▸ **Task objective**:
Your output should be the lines from the one that contains "align-items: center;" to the end of the listing, transcribed exactly. Include nothing else.

# # # #

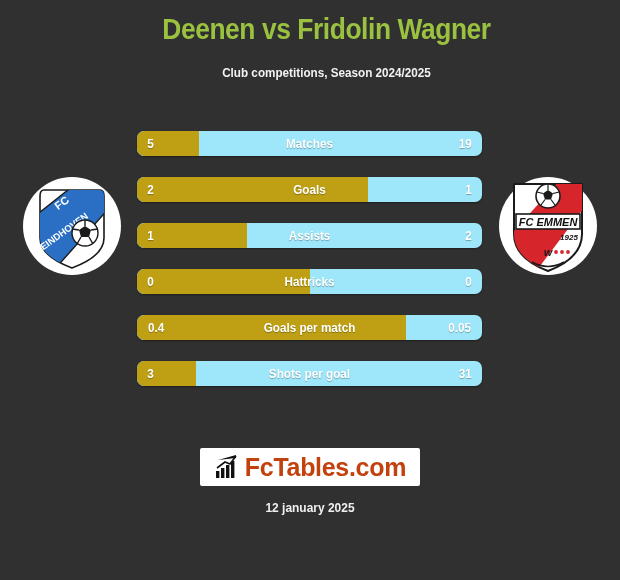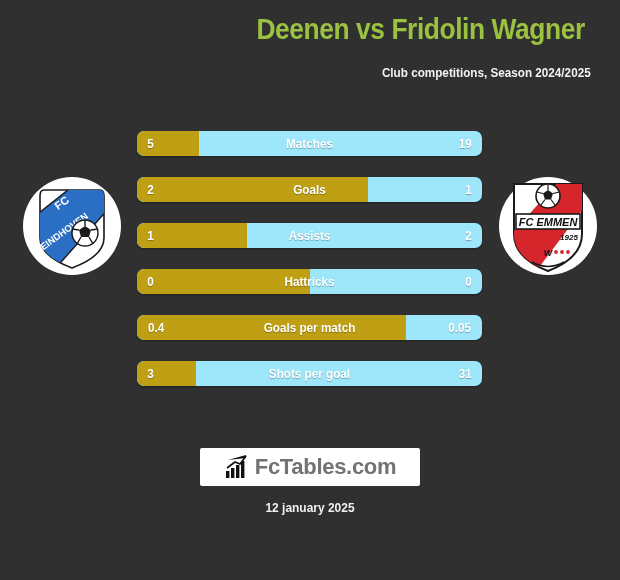--- a/index.html
+++ b/index.html
@@ -7,21 +7,21 @@
   body {
     width: 620px;
     height: 580px;
     background: #303030;
     font-family: "Liberation Sans", sans-serif;
     overflow: hidden;
     position: relative;
   }
 
   
-  #header { text-align: right; margin-left: 33px; }
+  #header { text-align: center; margin-left: 33px; }
 
   #page-title {
     color: #9ac13f;
     font-size: 30px;
     font-weight: bold;
     letter-spacing: -0.5px;
     line-height: 1;
     padding-top: 14px;
     transform: scaleX(0.88);
     white-space: nowrap;
@@ -110,22 +110,22 @@
     height: 38px;
     background: #ffffff;
     border-radius: 2px;
     display: flex;
     align-items: center;
     justify-content: center;
     gap: 5px;
   }
 
   #brand-text {
-    color: #737373;
-    font-size: 22px;
+    color: #c2410c;
+    font-size: 25px;
     font-weight: bold;
     letter-spacing: -0.3px;
     white-space: nowrap;
   }
 
   #footer-date {
     position: absolute;
     left: 0; right: 0;
     top: 500px;
     text-align: center;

# # # #

▸ **Result of the exercise**:
     align-items: center;
     justify-content: center;
     gap: 5px;
   }
 
   #brand-text {
-    color: #737373;
-    font-size: 22px;
+    color: #c2410c;
+    font-size: 25px;
     font-weight: bold;
     letter-spacing: -0.3px;
     white-space: nowrap;
   }
 
   #footer-date {
     position: absolute;
     left: 0; right: 0;
     top: 500px;
     text-align: center;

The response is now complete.